I completed a BSc(Environmental) in 1999 (Monash University) and a BSc(Honours) in 2001 (La Trobe University). I graduated with a PhD in 2008 from La Trobe University (Melbourne), supervised by John Morgan. In preparing my PhD thesis “Plant recruitment across alpine summits in south-eastern Australia“, I studied seed germination, seedling dynamics in the field, competition and facilitation processes in the field, turnover dynamics and how the soil seed bank interacts with the standing vegetation on summit sites. What a blast! Lots of driving all around the Victorian high country, working and camping in beautiful places and studying amazing things.

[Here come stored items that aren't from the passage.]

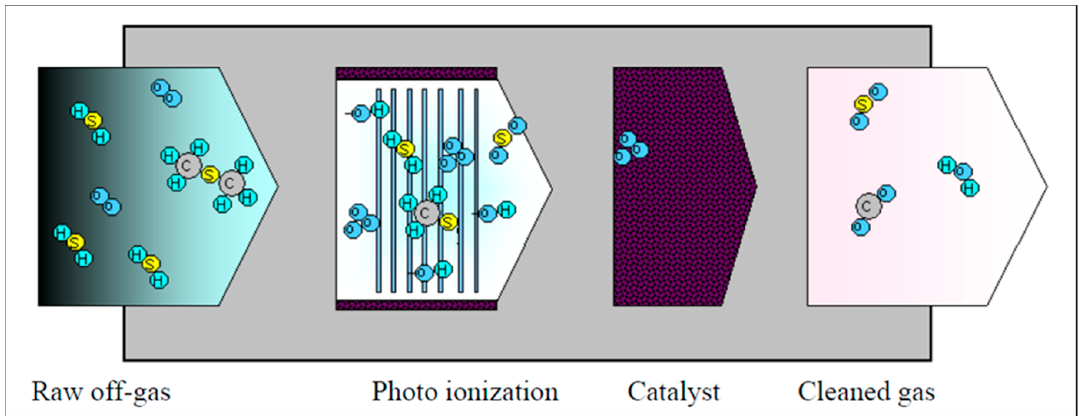
Figure 4. Scheme of photocatalytic oxidation [23].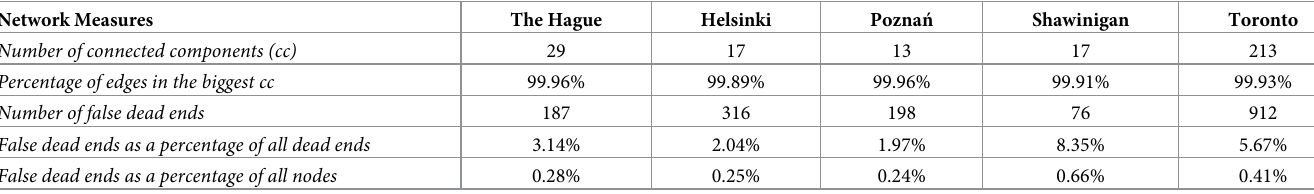
Table 3. Statistics related to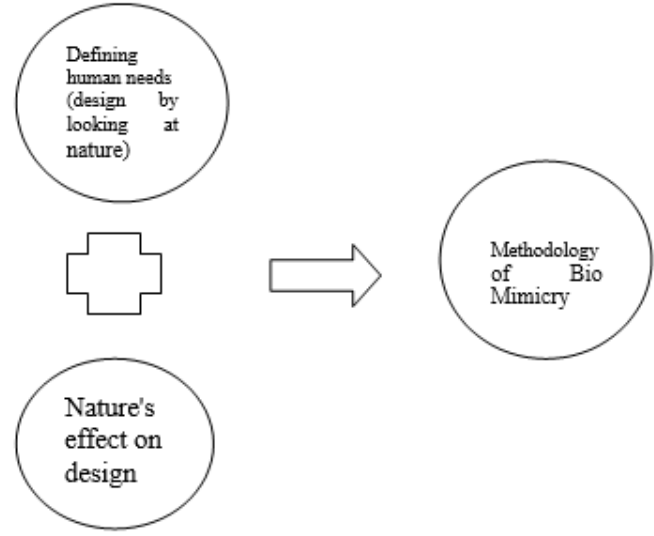
Figure 3. a diagram shows bio mimetic approach categorized in two categories: design by looking at nature and nature influence on design. Source: the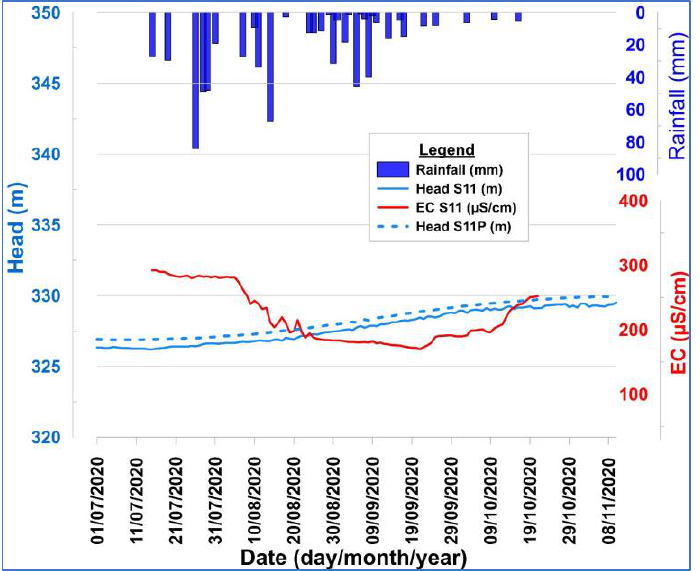
Figure 15. Groundwater hydrographs versus electrical conductivity in relation to rainfall at the southern ridge.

Towards the end of 2008 through to the end of 2010, I was appointed as the Alpine Project Officer for the New South Wales National Parks and Wildlife Service in the Snowy Mountains, working alongside Ken Green. This was a great opportunity to hone my telemark skiing skills as well as conduct some really exciting research on alpine treelines, snowgum germination and recruitment dynamics, frost tolerance of shrub species and alpine phenology. Carrying part of a 20kg ice corer around the glacial lakes in winter to collect water samples was a definite highlight. Also in this position I collaborated with researchers at the Australian National University (Adrienne Nicotra and Gemma Holye) and folks at the Australian National Botanic Gardens (Sarah Fethers and Joe McAuliffe) on germination and soil seed bank studies.
After a nine-month stint in Christchurch, New Zealand, (Feb 2011 to Oct 2011) I returned to Melbourne, and worked part-time between 2012-2014 whilst caring for my two sons, as well as cobbling several fractional posts together; coordinating and lecturing the third year subject Ecology of Australian Vegetation (BIO3091) at Monash University, as well as teaching into Climate, Sustainability and Society (ENV1CSS) and Plant Diversity and Ecology (BOT2PDE) at La Trobe University.

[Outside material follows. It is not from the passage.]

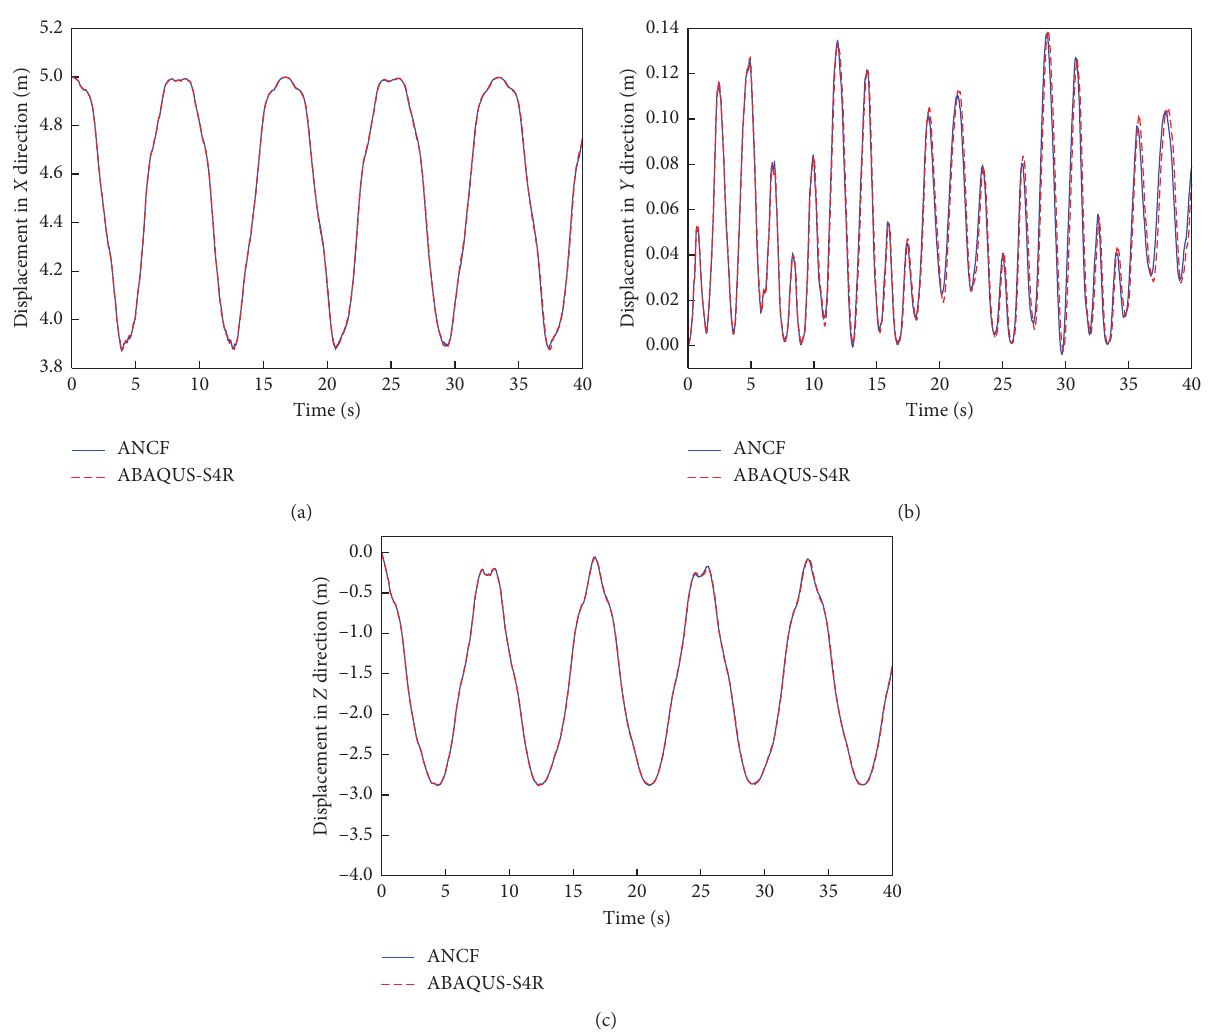
Figure 9: Displacement responses of the cantilever composite laminated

In 2014, I started my research on Shrub, Snow and Climate Feedbacks, funded by the Australian Research Council, Discovery Early Career Research Award, through the Australian National University. I started in the position of Senior Lecturer of Plant Biology at Deakin University in November 2017, and I continue to work on this ARC DECRA project from Deakin.

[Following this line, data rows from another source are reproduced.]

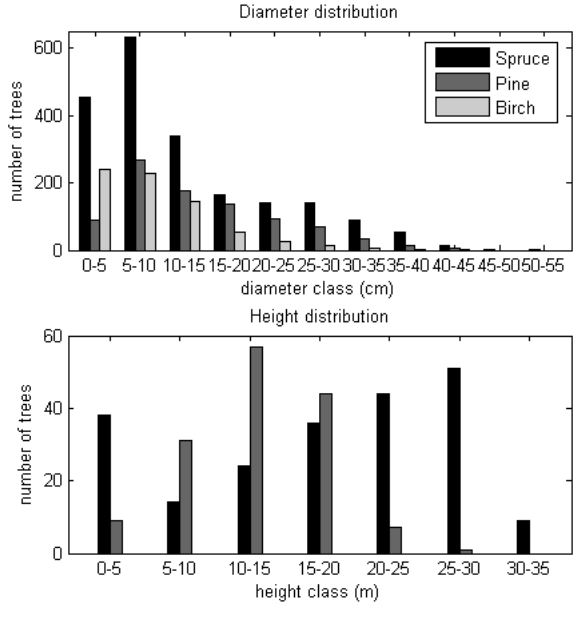
Figure 3. Tree diameter at breast height (top) and height distribution (bottom) of the plots surveyed in the field; Note: no height measurements were performed for birch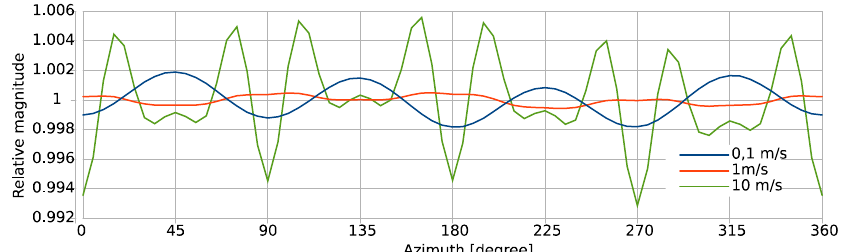
Figure 11. Relative magnitude variation of the voltage vectors generated by the “wide” thermistor bridge arrangement and mean flow velocities of 0.1, 1, and 10 m / s in the flow compartment of the finite element (FE) model.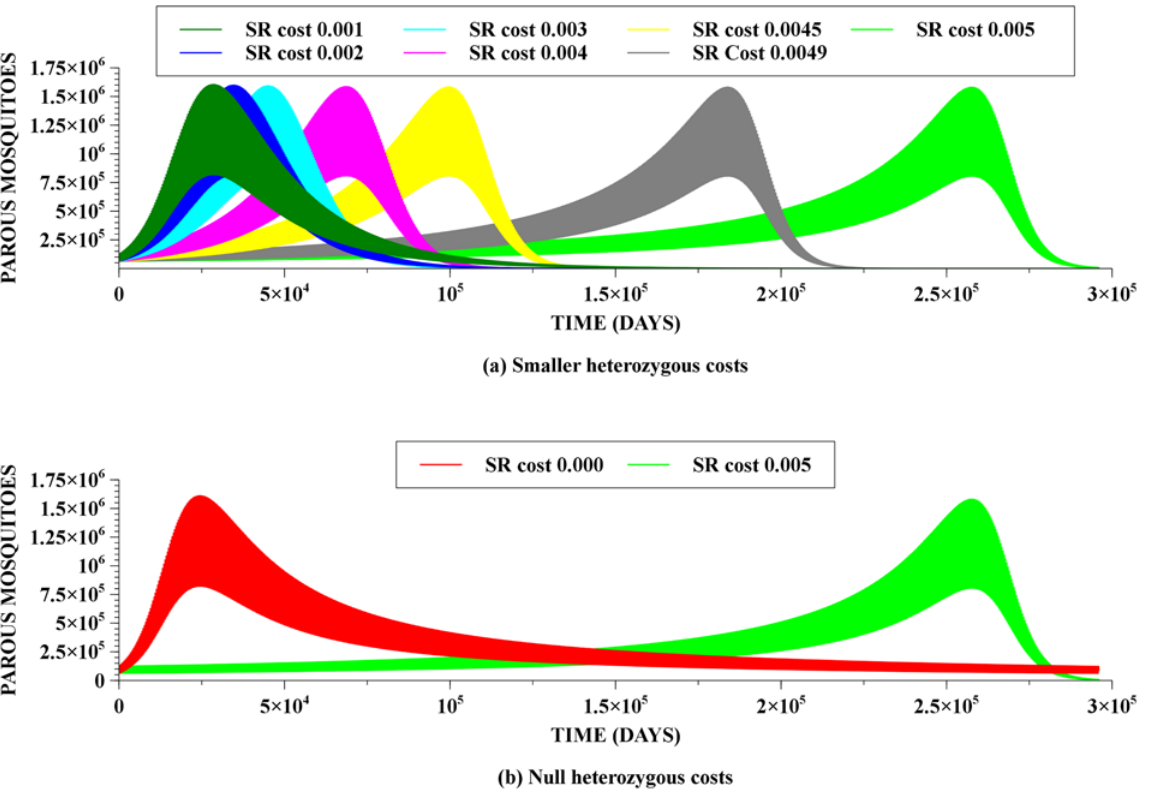
Fig 9. Dependence of reversal time on different costs for heterozygous individuals. Homozygous resistance cost was kept at 0.005. In 9(a) we have smaller, but non-zero heterozygous costs. Notice that reversal times are significantly smaller. In 9(b) we have null heterozygous costs. Again, there is a noticeable reduction in reversal time, but in this case notice a fatter tail for the heterozygous genotype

This project aims to understand the mechanisms promoting shrub expansion in alpine areas and the consequences of a shrub-dominated landscape; in terms of shrubs as hydrological mediators and as biodiversity and ecosystem modifiers. Some shrub species trap wind-blown snow, thereby facilitating seedling survival through soil insulation and increases to meltwater. However, if adaptive and plastic responses to climate change allows, shrub expansion will have significant negative impacts on alpine biodiversity and ecosystem function. The project will tease apart the interacting effects of snow, recruitment and adaptation to provide models of shrub increase and determine how shrubs modify alpine ecosystem processes and upper catchment hydrology.